▸ PROMPT A
List every city named in the article on the Air France crash.
▸ PROMPT B
Answer these questions from the article on the Air France crash:
(i) How many people were aboard the jet?
(ii) At what depth are the black boxes believed to lie?
(iii) What is the name of the French research sub that would recover the black boxes?
▸ PROMPT C
Reproduce the passage of the article on the Air France crash starting with "A French nuclear" and going on through "France’s 75-year history.".

▸ READING TEXT
Brazilian and French officials were preparing yesterday to identify the first 16 bodies recovered from an area in the Atlantic where an Air France jet crashed over a week ago, killing all 228 people aboard.
A Brazilian navy ship was to bring the bodies close to Brazil’s Fernando de Noronha archipelago, where they were to be transferred by helicopter early yesterday.
From there, they were to be flown by plane to Recife, a mainland coastal city where a morgue had been set up to identify the remains using DNA samples from relatives and dental records.
PHOTO: AFP
Brazilian officials said late on Monday they had recovered 24 bodies since Saturday from the crash zone 1,100km off Brazil’s northeast coast.
French officials later said at least another five bodies were on a French frigate helping the Brazilian navy recovery operation, bringing the total number of bodies so far recovered to 29.
A Brazilian navy ship recovered the tail fin of the Air France Airbus A330 on Monday and was bringing it to shore. That was seen as the most important piece yet recovered from the plane, which went down on June 1 on a flight from Rio de Janeiro to Paris. No distress call was received from the pilots.
The tail section also includes the vertical stabilizer — which keeps the plane’s nose from swinging back and forth — and the rudder, which generates and controls the side-to-side motion of an aircraft.
The plane’s black boxes were mounted in the tail section and the fin’s location could narrow the underwater search for those devices by a French submarine expected to arrive in the zone today.
The clock is ticking for finding the devices, believed to lie on the sea floor at a depth of up to 6,000m. Their homing beacons will cease to operate in three weeks.
The US Navy said the first of two towable pinger locators would arrive today to try to locate the data and voice recorders.
A French nuclear submarine was due the same day to also conduct underwater sweeps for the beacons.
If the black boxes are found, a French research sub — the same one that has explored the wreck of the Titanic — would be deployed to recover them. That small sub, the Nautile, is also expected to arrive within days.
The disaster is the worst aviation accident since 2001, and unprecedented in Air France’s 75-year history.
Early suspicions are focusing on the Airbus A330’s airspeed sensors, which appear to have malfunctioned in the minutes before the catastrophe, some of the 24 automatic data warnings sent by the plane showed.
Investigators are looking at whether the sensors, known as pitots, could have iced over, possibly leading the Air France pilots to fly into a storm in the zone that day without knowing their airspeed.
French Transport Minister Dominique Bussereau has said that scenario could have led the pilots to set the plane at “too low a speed, which can cause it to stall, or too high a speed, which can lead to the plane ripping up as it approached the speed of sound, as the outer skin is not designed to resist such speed.”
A union representing some Air France personnel has urged the carrier’s pilots not to fly Airbus planes with airspeed measuring instruments used on the A330-200 that crashed, French daily Le Figaro reported yesterday.
The Alter trade union has told pilots not to take command of any Airbus A330 or A340 plane in which at least two of the instruments pitots have not been replaced.
Otherwise, there exists “a real risk of loss of control of the Airbus,” the union wrote.
Air France has told its pilots that it would give pilots a replacement schedule for the gauges in several days.

[Stored data entries]
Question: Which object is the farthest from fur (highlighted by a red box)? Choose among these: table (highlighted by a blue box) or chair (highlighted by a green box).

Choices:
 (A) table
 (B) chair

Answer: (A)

▸ EXERCISE RESULT A
Recife, Rio de Janeiro, Paris

▸ EXERCISE RESULT B
(i) 228
(ii) Up to 6,000m
(iii) The Nautile

▸ EXERCISE RESULT C
A French nuclear submarine was due the same day to also conduct underwater sweeps for the beacons.
If the black boxes are found, a French research sub — the same one that has explored the wreck of the Titanic — would be deployed to recover them. That small sub, the Nautile, is also expected to arrive within days.
The disaster is the worst aviation accident since 2001, and unprecedented in Air France’s 75-year history.